Small wonder that so many workers feel so vulnerable or discontented! Small wonder that so many large companies publicly rallied behind Calderón in order to combat López Obrador’s “populism,” since they sensed that people might get out-of-hand! Small wonder why Fox and Calderon’s political team have staked everything on keeping a firm lid over the boiling-pot!

It will come as a surprise to many, however, that López Obrador favors the same super-exploitation conditions as his opponents, and is no friend of unionization (not to mention workers’ power), whatsoever.

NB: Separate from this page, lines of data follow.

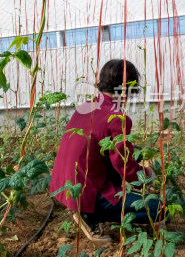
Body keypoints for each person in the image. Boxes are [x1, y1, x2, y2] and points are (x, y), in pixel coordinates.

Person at [49, 59, 160, 244]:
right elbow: (124, 166)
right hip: (86, 191)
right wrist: (147, 175)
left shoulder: (87, 106)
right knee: (159, 208)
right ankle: (90, 213)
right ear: (129, 87)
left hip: (66, 185)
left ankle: (91, 207)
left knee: (110, 159)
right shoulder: (116, 118)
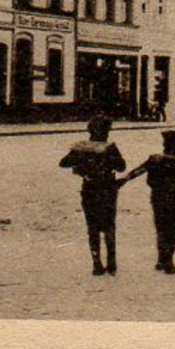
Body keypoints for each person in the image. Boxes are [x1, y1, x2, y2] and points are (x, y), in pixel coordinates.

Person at [58, 115, 127, 277]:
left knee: (92, 226)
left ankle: (96, 263)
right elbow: (122, 167)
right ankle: (112, 262)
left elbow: (64, 163)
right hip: (108, 189)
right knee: (109, 224)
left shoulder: (81, 147)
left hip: (89, 188)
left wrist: (82, 166)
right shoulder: (110, 148)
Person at [121, 128, 175, 274]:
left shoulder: (156, 159)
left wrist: (124, 179)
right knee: (172, 229)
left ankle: (163, 259)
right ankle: (167, 259)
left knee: (161, 228)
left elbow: (139, 171)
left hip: (159, 197)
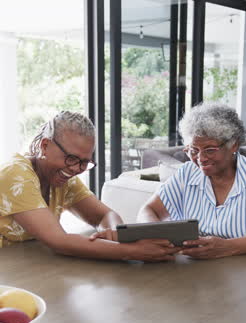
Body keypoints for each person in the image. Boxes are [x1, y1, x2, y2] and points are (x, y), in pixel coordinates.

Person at [0, 111, 177, 262]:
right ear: (45, 146)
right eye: (72, 158)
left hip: (26, 262)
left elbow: (106, 215)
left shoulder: (62, 178)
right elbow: (58, 241)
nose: (76, 169)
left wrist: (114, 234)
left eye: (84, 162)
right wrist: (133, 251)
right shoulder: (15, 175)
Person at [137, 102, 246, 259]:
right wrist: (155, 236)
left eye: (210, 150)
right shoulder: (187, 173)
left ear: (234, 145)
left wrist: (229, 247)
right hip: (192, 272)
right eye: (193, 150)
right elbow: (149, 210)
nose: (201, 158)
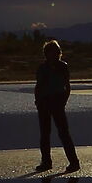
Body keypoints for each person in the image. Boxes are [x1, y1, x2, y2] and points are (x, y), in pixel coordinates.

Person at [33, 37, 80, 173]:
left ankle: (74, 162)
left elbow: (67, 85)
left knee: (64, 133)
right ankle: (46, 162)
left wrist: (63, 101)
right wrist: (38, 101)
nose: (54, 55)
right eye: (51, 52)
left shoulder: (63, 66)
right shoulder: (42, 68)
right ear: (46, 54)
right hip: (44, 102)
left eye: (56, 52)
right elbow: (39, 86)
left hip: (57, 101)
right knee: (45, 134)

As head of the government of the Federal District (a very powerful political position in Mexico, due to Mexico City’s great concentration of wealth and population), he not only clashed repeatedly with the city workers union but favored all sorts of anti-labor schemes for workers laboring in new projects.

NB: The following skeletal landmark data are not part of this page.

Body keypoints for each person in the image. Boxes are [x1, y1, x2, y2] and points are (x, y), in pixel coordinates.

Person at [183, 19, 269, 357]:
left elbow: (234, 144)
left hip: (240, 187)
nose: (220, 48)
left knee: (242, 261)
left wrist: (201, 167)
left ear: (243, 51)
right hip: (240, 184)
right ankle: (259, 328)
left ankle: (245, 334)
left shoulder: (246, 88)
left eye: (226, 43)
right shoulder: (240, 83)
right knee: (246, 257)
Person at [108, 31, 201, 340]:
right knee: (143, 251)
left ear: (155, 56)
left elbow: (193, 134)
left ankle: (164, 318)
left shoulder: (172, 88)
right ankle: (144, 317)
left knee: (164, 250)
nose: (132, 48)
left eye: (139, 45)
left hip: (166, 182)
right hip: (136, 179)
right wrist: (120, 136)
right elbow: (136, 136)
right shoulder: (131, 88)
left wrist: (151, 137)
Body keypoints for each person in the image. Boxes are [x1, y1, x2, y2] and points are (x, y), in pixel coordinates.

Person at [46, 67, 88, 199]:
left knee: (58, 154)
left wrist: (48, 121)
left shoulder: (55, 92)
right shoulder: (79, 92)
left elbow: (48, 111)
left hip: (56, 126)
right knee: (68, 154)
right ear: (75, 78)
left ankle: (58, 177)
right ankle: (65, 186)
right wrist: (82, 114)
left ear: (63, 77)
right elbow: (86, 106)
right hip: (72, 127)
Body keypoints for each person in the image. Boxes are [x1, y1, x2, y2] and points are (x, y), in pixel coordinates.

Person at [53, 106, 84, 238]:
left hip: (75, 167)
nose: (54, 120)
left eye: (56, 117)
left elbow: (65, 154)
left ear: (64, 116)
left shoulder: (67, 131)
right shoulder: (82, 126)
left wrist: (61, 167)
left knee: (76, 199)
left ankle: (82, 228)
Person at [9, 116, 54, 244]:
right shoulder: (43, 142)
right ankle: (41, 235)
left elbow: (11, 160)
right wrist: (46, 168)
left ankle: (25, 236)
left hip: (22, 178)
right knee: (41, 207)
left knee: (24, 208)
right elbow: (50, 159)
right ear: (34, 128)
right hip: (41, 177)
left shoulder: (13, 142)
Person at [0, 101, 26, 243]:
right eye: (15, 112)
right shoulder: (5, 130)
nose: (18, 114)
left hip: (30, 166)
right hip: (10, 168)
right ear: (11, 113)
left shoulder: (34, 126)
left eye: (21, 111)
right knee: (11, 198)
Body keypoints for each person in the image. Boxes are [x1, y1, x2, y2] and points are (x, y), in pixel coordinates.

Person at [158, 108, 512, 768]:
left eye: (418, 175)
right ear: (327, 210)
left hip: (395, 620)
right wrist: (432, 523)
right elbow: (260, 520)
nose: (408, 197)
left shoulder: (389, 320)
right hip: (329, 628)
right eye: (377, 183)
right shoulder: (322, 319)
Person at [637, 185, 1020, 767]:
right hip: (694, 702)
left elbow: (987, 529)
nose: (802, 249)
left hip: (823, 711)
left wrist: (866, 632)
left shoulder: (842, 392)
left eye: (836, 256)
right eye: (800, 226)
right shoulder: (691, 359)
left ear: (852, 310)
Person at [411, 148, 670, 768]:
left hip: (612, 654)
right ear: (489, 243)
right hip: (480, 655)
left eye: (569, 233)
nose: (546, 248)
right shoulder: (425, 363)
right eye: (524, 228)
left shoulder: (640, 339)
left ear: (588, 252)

A case in point is his most famous social program, the monthly (about US $70) pensions to the elderly, where program workers are not contracted as such, but hired as recipients of “scholarships.” The young women who diligently carry out the program for the elderly have no rights whatsoever; they can be fired without justification, and have to put up with whatever hours or tasks Obrador’s unconditionals come up with (even delivering license-plates and keeping people in line during a celebrity’s visit). That’s a new trick that many a greedy employer would like to imitate!

The reasons why the conservative capitalists in Mexico have tried many times to stop López Obrador are simply their social prejudices (they see his followers as the “populace”), their cronyism (the main source of multi-millionaires in Mexico are government contracts and, or course, the narco trade)—and, yes, U.S. pressure to keep out of office someone who Washington does not trust as an ally.

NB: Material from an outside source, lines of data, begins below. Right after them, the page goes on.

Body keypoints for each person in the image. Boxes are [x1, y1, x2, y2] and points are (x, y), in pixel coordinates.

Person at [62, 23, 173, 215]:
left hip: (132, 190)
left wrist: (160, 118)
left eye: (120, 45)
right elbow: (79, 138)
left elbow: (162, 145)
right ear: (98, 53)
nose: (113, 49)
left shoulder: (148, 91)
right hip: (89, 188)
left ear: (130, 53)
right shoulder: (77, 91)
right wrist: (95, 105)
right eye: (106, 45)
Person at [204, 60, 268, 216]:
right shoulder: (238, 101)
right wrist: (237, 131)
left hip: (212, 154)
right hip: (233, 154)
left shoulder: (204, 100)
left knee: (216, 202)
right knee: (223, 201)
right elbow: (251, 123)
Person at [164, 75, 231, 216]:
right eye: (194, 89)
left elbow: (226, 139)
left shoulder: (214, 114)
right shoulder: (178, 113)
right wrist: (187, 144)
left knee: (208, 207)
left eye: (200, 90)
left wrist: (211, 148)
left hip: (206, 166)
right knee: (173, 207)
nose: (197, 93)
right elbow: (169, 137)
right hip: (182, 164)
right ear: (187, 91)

To give López Obrador due credit, however, there are also legitimate reasons for some capitalists to hate him, since he opposed the greatest robbery (officially sanctioned, or otherwise) in the country’s history: the “rescue” of the banking system, which the PRI’s Zedillo administration undertook in alliance with the PAN as a result of the 1994-1995 crisis.

On the international scene, Evo Morale’s reforms in Bolivia and (most importantly) his alliances with Fidel Castro in Cuba and Chávez in Venezuela have lit up all sorts of warning signs in U.S. government offices. Washington is wary of any new “populist” government in Latin America.

But the problem with the U.S. and Mexican ruling classes’ shortsightedness is that they originally did not have an enemy in López Obrador (he has even invited the U.S. ambassador in Mexico to public-works inauguration ceremonies), but are trying very, very hard to make him one.

The results of an incompetent handling of a political crises are visible in Oaxaca City, where the state government tried to suppress the noisy (but peaceful) occupation of the city center by thousands of teachers who were demanding a reclassification of their wage levels (essentially, a wage rise). The state police were badly beaten in the streets, the conflict got fierce, and the government has lost all control of whole areas in the city and in several municipalities.

The teachers, now joined by thousands of city poor and campesinos, have even taken control of the state TV and several radio stations. A political analyst in the daily La Jornada even spoke of a “Oaxaca Commune,” which is exaggerated (because the Oaxaca communards do not command the city government, institutions, and main means of production—as did their celebrated antecessors in Paris in 1871); but, in any case, the adjective is not way off the mark.

President Fox has pledged that he will be “firm, but prudent.” You can bet that he will be neither. The now battle-hardened Popular Assembly participants in Oaxaca, as well as the peaceful campers in Mexico City’s Reforma boulevard, had better be ready for much more serious activity in the very near future.